You have developed a technology capable of turning CO2 into sustainable chemicals. How did Dioxycle come about, and how do your processes work?
The establishment of Dioxycle goes back to 2016, when my co-founder and I met in Cambridge. We were working on artificial photosynthesis and were fascinated by the ability of plants to use carbon to produce organic matter. That is precisely what we are trying to reproduce: capturing carbon, adding energy and transforming it into useful compounds.
We are developing a solution which with the help of a cutting-edge electrolyser allows industrials to recycle their carbon emissions and transform this CO2 into chemicals that can either be used in situ or commercialised.
Electrolysis, the key to the Dioxycle process
Electrolysis is a technology which uses electricity to cause a chemical reaction and transform one molecule into another. Dioxycle applies this process to carbon: its electrolyser is capable of turning CO or CO2 into ethylene (C2H4), an essential chemical building block used to produce plastics, textiles or packaging. The process makes it possible to reduce dependence on fossil derivatives and recycle industrial emissions into useful resources, helping to decarbonise heavy industry.
Dioxycle is the end result of five years of academic research and the invention of 13 patent families. How did you move from basic research to creating an industrial deeptech?
We were driven by a passion for imagining a carbon chemistry which is circular, breaking with the traditional linear model. Over the course of five years we undertook academic research, published several articles and developed 13 patent families.

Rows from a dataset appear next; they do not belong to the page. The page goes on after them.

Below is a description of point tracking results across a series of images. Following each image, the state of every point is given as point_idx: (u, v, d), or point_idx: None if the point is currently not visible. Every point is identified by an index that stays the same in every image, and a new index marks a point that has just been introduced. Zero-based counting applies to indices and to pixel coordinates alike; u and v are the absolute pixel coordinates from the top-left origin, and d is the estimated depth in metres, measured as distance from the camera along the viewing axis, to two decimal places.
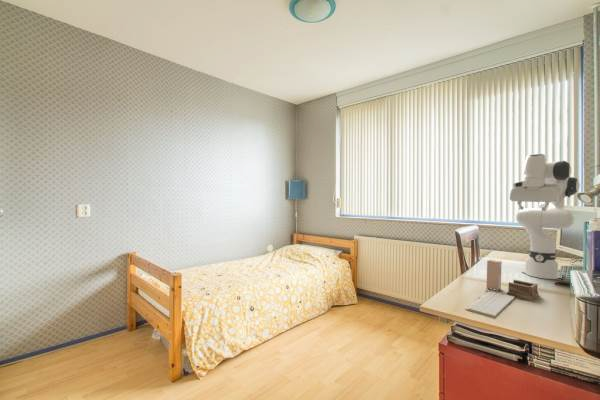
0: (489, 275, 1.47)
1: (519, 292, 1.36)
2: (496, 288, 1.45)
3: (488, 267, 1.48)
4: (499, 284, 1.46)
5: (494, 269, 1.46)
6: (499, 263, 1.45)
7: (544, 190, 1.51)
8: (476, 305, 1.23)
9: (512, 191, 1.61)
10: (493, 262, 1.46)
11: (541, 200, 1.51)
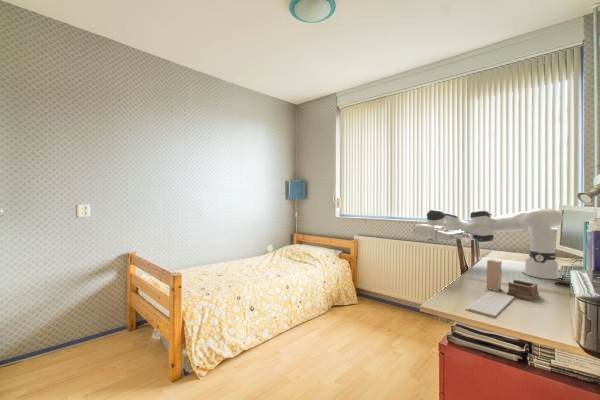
0: (489, 275, 1.47)
1: (519, 292, 1.36)
2: (496, 288, 1.45)
3: (488, 267, 1.48)
4: (499, 284, 1.46)
5: (494, 269, 1.46)
6: (499, 263, 1.45)
7: (451, 230, 1.70)
8: (476, 305, 1.23)
9: (440, 231, 1.61)
10: (493, 262, 1.46)
11: (459, 232, 1.65)
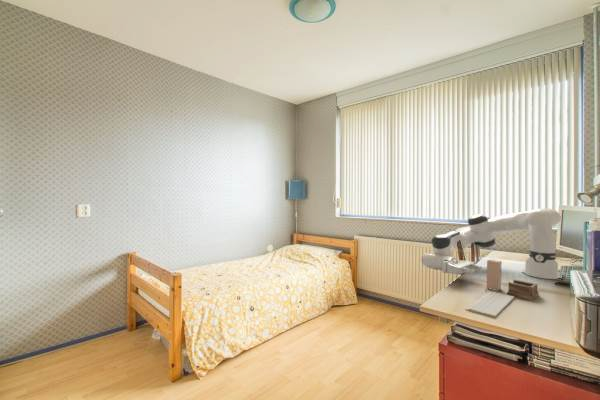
0: (489, 275, 1.47)
1: (519, 292, 1.36)
2: (496, 288, 1.45)
3: (488, 267, 1.48)
4: (499, 284, 1.46)
5: (494, 269, 1.46)
6: (499, 263, 1.45)
7: (460, 261, 1.64)
8: (476, 305, 1.23)
9: (450, 264, 1.55)
10: (493, 262, 1.46)
11: (469, 263, 1.59)
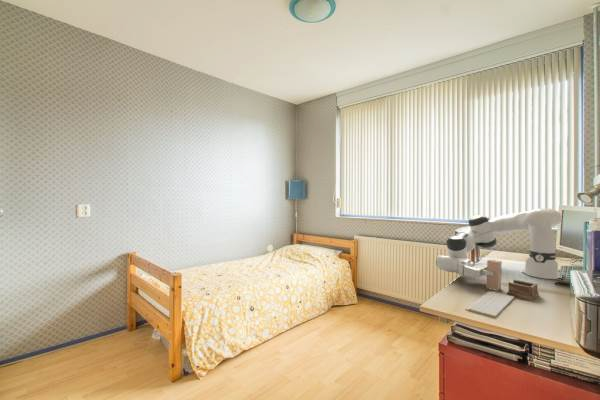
0: (489, 275, 1.47)
1: (519, 292, 1.36)
2: (496, 288, 1.45)
3: (488, 267, 1.48)
4: (499, 284, 1.46)
5: (494, 269, 1.46)
6: (499, 263, 1.45)
7: (477, 263, 1.58)
8: (476, 305, 1.23)
9: (468, 266, 1.49)
10: (493, 262, 1.46)
11: None
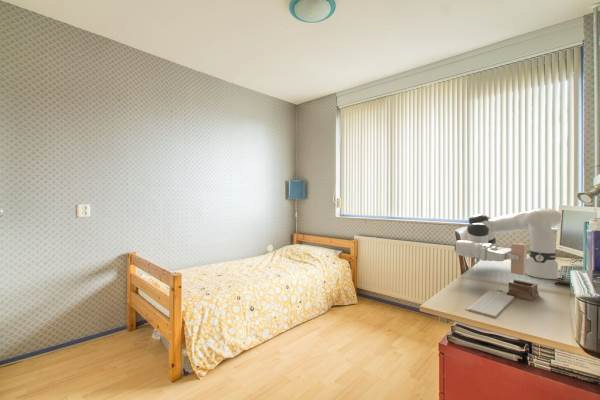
0: (514, 259, 1.39)
1: (519, 292, 1.36)
2: (521, 273, 1.37)
3: (512, 251, 1.39)
4: (524, 268, 1.38)
5: (519, 252, 1.37)
6: (525, 246, 1.37)
7: (499, 248, 1.50)
8: (476, 305, 1.23)
9: (491, 250, 1.41)
10: (518, 245, 1.38)
11: (510, 250, 1.45)
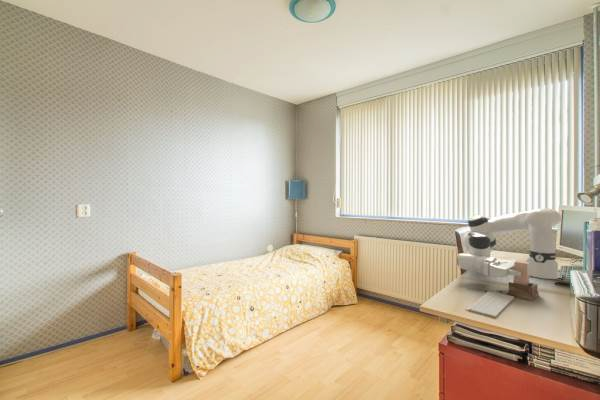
0: (517, 277, 1.38)
1: (519, 292, 1.36)
2: None
3: (515, 269, 1.39)
4: None
5: (522, 271, 1.37)
6: (528, 265, 1.36)
7: (502, 262, 1.49)
8: (476, 305, 1.23)
9: (494, 265, 1.40)
10: (521, 264, 1.37)
11: (513, 265, 1.44)
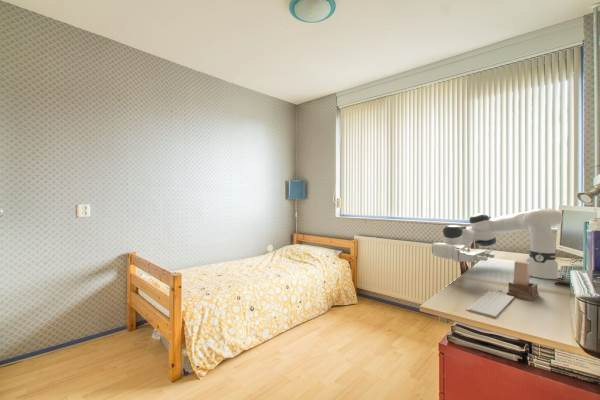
0: (517, 277, 1.38)
1: (519, 292, 1.36)
2: None
3: (516, 269, 1.39)
4: None
5: (522, 271, 1.37)
6: (528, 265, 1.36)
7: (472, 249, 1.60)
8: (476, 306, 1.22)
9: (462, 252, 1.51)
10: (521, 264, 1.37)
11: (482, 251, 1.55)
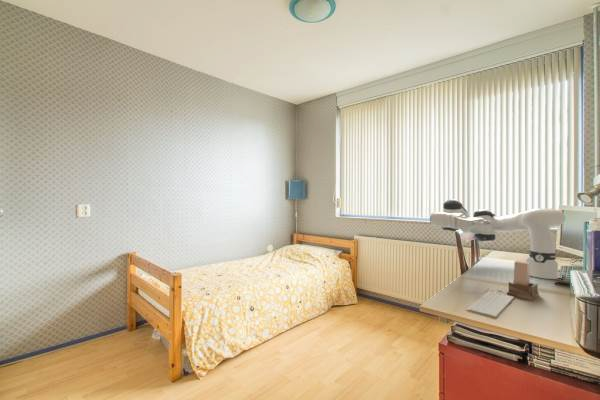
0: (517, 277, 1.38)
1: (519, 292, 1.36)
2: None
3: (516, 269, 1.39)
4: None
5: (522, 271, 1.37)
6: (528, 265, 1.36)
7: (469, 217, 1.64)
8: (476, 306, 1.22)
9: (460, 218, 1.55)
10: (521, 264, 1.37)
11: (479, 218, 1.60)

Our process could eventually help reduce the amount of CO2 emissions by up to 800 million tonnes annually. That's equivalent to around 2% of global annual emissions, which is as much as the total carbon footprint of an industrialised country like Germany
This groundwork gradually led us to ask ourselves: could this technology be scaled up? We promised ourselves that if the answer was no, we would stop there. But the opposite happened: we saw huge potential, notably for decarbonising a wide range of basic chemical products. Our process could eventually help reduce the amount of CO2 emissions by up to 800 million tonnes annually. That's equivalent to around 2% of global annual emissions, which is as much as the total carbon footprint of an industrialised country like Germany! And that's just the start. The same logic can be applied to other strategic molecules in the chemical industry.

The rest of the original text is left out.